The death of small cases in New York is not the entire story here. It may seem insignificant to some, but small cases are for many attorneys what krill are to the food chain.
§5-335 will eliminate those cases for all but the philanthropic among us and it will diminish the ability of many plaintiffs’ attorneys to survive and prosper.
To concede that the people of New York must learn to live with a less vital plaintiffs’ bar or to leave this as part of our legacy is sinful. Knowing the impact that eliminating medical and wage damages will have on all our futures should be unacceptable.
§5-335 is not change worthy of your support.
My understanding is that these were collateral source payments for which the plaintiff was not permitted to recover from a jury, but which the defense insurers could claim as a collateral source set-off against personal injury proceeds. The comments seem to disagree with this.
The issue is more which insurance company bears the loss for the medical costs: the plaintiff (out of their recovery from a third-party), or the primary insurance that received premiums from or on the plaintiff's behalf to insure against the risk.

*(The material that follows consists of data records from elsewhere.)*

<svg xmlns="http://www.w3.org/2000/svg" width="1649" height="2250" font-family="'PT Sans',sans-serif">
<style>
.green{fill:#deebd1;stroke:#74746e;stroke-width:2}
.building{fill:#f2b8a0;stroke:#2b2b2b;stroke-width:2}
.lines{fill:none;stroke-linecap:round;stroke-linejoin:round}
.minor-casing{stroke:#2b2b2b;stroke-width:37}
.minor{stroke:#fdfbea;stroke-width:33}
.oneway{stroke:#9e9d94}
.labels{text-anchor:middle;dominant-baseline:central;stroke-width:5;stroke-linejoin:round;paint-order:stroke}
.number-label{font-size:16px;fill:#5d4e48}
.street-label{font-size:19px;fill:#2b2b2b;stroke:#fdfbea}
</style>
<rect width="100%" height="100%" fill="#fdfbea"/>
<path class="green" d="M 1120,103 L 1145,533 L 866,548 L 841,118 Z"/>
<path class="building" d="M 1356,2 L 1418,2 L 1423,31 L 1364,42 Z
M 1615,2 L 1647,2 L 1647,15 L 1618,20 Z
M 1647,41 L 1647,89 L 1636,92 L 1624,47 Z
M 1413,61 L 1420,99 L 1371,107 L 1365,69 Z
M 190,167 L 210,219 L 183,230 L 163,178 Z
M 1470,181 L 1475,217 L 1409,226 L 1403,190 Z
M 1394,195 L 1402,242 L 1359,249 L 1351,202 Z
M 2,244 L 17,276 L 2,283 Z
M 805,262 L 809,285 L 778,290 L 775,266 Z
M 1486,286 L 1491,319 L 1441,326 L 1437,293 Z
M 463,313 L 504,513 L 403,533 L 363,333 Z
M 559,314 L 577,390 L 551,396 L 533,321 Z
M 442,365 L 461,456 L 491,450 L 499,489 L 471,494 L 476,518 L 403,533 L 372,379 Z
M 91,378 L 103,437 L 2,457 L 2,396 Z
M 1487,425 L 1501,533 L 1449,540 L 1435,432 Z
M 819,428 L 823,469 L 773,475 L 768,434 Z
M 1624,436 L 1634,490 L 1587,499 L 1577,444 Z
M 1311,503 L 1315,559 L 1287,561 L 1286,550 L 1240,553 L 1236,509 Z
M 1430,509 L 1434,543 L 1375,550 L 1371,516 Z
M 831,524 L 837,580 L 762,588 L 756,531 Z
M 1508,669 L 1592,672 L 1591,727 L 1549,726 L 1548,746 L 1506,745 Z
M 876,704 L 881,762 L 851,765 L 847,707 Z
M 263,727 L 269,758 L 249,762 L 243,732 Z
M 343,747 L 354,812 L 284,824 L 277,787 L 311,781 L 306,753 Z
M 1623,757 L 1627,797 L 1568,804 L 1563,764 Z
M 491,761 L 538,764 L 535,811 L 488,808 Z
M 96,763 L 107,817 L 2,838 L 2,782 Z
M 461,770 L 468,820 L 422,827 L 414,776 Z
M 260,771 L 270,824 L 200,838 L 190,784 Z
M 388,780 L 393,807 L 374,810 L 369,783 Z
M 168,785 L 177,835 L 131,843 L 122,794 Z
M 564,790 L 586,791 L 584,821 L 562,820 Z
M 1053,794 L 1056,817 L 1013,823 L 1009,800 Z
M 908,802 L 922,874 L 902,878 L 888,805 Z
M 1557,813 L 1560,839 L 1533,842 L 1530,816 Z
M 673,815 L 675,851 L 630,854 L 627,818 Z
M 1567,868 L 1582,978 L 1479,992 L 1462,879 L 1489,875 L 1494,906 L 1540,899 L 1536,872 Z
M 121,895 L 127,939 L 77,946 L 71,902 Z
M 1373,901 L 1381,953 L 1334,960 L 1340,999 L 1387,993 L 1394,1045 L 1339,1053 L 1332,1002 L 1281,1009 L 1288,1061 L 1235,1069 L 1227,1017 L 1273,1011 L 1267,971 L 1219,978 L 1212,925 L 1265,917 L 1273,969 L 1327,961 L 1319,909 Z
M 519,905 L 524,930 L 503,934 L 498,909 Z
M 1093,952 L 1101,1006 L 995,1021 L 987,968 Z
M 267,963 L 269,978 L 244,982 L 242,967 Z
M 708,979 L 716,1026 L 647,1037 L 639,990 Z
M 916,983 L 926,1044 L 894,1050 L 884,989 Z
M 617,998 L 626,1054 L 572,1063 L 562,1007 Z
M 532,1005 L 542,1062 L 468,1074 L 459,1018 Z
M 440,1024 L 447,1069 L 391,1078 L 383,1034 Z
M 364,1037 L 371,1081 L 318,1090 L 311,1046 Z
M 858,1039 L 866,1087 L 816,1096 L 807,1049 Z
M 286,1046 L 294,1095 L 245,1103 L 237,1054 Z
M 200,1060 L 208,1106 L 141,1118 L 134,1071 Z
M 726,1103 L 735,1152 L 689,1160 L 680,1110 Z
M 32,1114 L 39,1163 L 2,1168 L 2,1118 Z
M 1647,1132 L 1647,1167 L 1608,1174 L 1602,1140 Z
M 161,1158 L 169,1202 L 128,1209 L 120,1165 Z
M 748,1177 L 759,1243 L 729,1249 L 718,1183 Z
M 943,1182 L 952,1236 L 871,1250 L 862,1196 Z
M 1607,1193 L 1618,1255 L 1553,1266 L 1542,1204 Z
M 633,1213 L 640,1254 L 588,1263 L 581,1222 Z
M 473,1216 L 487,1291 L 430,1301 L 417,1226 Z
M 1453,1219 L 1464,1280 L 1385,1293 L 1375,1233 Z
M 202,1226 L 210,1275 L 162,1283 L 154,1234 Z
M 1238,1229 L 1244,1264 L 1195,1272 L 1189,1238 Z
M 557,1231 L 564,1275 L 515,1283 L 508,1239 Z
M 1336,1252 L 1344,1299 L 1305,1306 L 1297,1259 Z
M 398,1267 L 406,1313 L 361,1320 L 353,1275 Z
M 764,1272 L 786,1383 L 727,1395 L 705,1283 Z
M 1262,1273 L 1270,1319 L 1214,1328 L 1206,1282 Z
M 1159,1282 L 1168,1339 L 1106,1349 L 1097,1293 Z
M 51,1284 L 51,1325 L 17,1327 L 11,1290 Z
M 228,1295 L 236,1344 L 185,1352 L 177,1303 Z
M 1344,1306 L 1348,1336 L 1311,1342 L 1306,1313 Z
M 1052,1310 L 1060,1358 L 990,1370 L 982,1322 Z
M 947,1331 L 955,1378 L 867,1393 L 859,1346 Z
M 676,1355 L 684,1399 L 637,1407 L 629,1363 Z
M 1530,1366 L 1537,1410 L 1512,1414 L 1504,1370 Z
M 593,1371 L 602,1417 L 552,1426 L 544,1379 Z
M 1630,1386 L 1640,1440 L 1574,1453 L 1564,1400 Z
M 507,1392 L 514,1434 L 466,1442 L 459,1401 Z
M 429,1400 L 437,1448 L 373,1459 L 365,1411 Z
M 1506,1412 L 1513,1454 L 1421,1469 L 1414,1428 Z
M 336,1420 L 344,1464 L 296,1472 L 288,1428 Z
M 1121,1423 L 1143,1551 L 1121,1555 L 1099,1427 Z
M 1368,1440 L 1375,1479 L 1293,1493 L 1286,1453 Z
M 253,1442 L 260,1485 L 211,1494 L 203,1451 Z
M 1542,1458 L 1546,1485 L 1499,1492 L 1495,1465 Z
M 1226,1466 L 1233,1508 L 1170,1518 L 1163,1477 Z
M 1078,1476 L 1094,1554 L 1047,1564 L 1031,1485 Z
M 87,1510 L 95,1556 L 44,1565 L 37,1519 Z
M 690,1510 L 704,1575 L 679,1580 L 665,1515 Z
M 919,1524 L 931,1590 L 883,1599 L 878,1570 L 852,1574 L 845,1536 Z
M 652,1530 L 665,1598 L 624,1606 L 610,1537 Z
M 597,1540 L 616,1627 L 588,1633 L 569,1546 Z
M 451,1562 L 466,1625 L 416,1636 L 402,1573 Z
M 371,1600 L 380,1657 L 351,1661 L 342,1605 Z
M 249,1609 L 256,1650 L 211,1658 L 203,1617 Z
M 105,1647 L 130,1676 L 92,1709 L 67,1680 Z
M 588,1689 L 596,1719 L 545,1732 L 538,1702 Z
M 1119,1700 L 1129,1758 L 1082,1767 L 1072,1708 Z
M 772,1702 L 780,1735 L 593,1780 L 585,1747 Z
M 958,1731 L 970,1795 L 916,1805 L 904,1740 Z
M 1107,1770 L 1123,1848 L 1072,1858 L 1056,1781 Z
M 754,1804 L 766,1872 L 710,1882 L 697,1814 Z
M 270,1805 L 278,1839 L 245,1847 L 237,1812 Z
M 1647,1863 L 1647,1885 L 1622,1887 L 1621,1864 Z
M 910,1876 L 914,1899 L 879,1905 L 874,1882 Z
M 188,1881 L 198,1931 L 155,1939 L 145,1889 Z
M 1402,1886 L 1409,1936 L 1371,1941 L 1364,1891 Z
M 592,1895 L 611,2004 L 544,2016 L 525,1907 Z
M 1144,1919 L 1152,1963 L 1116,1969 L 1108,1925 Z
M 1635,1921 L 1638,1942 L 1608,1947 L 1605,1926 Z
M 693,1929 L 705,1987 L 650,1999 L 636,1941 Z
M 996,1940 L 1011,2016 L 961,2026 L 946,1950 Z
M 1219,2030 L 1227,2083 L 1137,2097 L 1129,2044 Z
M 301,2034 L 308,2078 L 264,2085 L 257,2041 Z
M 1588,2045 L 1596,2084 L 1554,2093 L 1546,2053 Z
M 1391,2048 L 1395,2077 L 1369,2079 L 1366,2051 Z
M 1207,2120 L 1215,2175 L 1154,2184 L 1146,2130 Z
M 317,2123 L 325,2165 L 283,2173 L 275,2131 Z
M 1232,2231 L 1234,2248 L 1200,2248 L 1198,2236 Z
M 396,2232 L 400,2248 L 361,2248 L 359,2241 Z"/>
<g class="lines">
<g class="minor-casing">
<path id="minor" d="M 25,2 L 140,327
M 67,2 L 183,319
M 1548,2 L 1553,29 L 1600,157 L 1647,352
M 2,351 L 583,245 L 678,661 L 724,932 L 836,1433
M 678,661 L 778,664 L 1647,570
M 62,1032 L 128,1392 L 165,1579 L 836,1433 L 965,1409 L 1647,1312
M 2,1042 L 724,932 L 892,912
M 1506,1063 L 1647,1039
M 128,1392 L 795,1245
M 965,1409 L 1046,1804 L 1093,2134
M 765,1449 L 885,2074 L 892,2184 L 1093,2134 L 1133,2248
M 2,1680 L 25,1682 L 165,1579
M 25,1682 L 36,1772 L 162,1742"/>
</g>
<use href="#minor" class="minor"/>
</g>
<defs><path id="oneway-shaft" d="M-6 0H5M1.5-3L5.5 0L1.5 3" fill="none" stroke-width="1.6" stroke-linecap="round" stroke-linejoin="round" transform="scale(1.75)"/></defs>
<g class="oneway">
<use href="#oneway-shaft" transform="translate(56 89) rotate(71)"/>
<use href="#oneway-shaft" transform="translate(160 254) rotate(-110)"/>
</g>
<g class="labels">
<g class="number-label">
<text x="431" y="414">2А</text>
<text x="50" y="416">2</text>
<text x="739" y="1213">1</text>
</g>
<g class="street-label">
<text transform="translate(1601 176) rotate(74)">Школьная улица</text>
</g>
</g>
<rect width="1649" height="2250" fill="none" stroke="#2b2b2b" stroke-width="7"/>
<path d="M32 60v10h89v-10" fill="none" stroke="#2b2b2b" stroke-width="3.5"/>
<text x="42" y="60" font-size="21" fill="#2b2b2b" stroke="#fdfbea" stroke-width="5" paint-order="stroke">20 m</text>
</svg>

Personally, I think the law should have been broader, and also limit the recovery of certain workers comp liens.
What about a settlement of a personal injury claim where a lawsuit was not yet instituted? Would this new law protect the settling parties from a right of subrogation by a private health insurer?
The law talks about "plaintiffs", "defendants" and "actions and proceedings".
My initial opinion is that GOL 5-335, based on that language, would not apply to a pre-suit settlement. Agree/disagree?
Point 1: Liens have to be paid from the net of the settlement or award because they are the expense of the client. Thus, the new law has no effect on the fees of the attorney.
Insurance carriers should be paid back by tortfeasors for the expenses that have to be laid out for injured parties.
The nuance here is that carriers almost never go after the tortfeasor directly for reimbursement. Before the new law carriers merely relied on the hard work of plaintiffs' counsel and then demanded payment at the end of the case. In short, the carriers were getting a free.
If the carriers are so concerned with getting reimbursed and keeping down the cost of health care they should put their money where their mouths are and start using their subro rights to sue tortfeasors directly instead of using plaintiff's lawyers as their defacto collections counsel.
This new law puts an end to that unfair practice.